オレをこの世界に引き込んだ存在を知りたかった。


「管理者」

幼竜は短くそう答えた。


「世界っていうのは一つじゃないだ。幾つも世界がある。2つや3つどころじゃなく、無数にね。本体さんは、その無数にある世界を見守っているんだ。そして、今回の事件が起こった。この世界のだれかが君たちの世界に大穴を開けて、この世界に引きずり込んだんだ。危なかったんだよ、あと数秒穴が空いてたら、君たちの世界は壊れていたんだ。だから、君を本体さんが引きずり込んだんだ。ごめんね」


「誰だ、その穴を開けた犯人は?」


「わからない。一つだけわかることは、かなり強大な存在だよ。じゃないと、世界間をつなげることはおろか、穴を開けることすらできない」

 理解できない、自分の知識の範疇を大きく超えていた。

ただわかることは、オレ達だけじゃない、オレの大切な人たちを危険な目に合わせようとしたことだ。

その存在に対して怒りがこみあげてくる。



「元の世界に帰れないのか」

 これは一番大事なことだ。

オレはまだあの世界に未練がある。

「帰れるよ」

あまりの軽い物言いに肩の力が抜ける。

少し希望が出てきた。


「ただ、タイムリミットがある」

「この世界の状況が改善しなければ、本体さんはある決断を下す」

その声色は先ほどまでより真剣味が増していた。


「大体一年ぐらいかな。この世界を完全に破壊する。この世界の生物ごとね」

 背筋が凍りつく。

「この世界を放置するのは危険すぎるんだよ。いずれ君たちの世界だけじゃない、多くの世界が滅びる可能性がある。だからその前に壊す。これが管理者の仕事だからね」

 別にこの世界が滅んでも構わないと思う、ただ姉弟や学校のみんなまで死んでしまうのは嫌だった。
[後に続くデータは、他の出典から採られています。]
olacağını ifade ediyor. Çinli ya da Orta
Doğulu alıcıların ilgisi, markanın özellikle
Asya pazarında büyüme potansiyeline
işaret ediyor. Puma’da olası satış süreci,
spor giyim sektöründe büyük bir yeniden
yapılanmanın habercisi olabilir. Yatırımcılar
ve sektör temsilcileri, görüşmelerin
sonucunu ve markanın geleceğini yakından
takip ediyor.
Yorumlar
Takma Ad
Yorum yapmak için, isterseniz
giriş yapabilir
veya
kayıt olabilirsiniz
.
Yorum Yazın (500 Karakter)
「そんなに重く考えなくてもいいよ。それまでに脱出なりなんなりすればいいんだし、それに評定は出来高だからいくらでも猶予はできるみたいだよ」  

 スポーツ選手か!

思わず、そんな突っ込みが思い浮かんだ。

少し心が軽くなった。

わざとだろうか、こいつの言葉に救われた気がした。



 多くのことが頭を巡る……

やめよう、今考え込んでも仕方ない。


「いくぞ」

「どこへ?」

「こんな場所じゃ落ち着いて考えられない。安全な場所を探す」

「それもそうだね」

 幼竜はオレの肩までゆっくり浮かび上がり、肩に乗った。

意外に軽い、五キロくらいだろうか。

「降りろよ」

「いや」

 即答だ。


 精神的疲労がひどい、抵抗する気力が湧かない、このままいくか。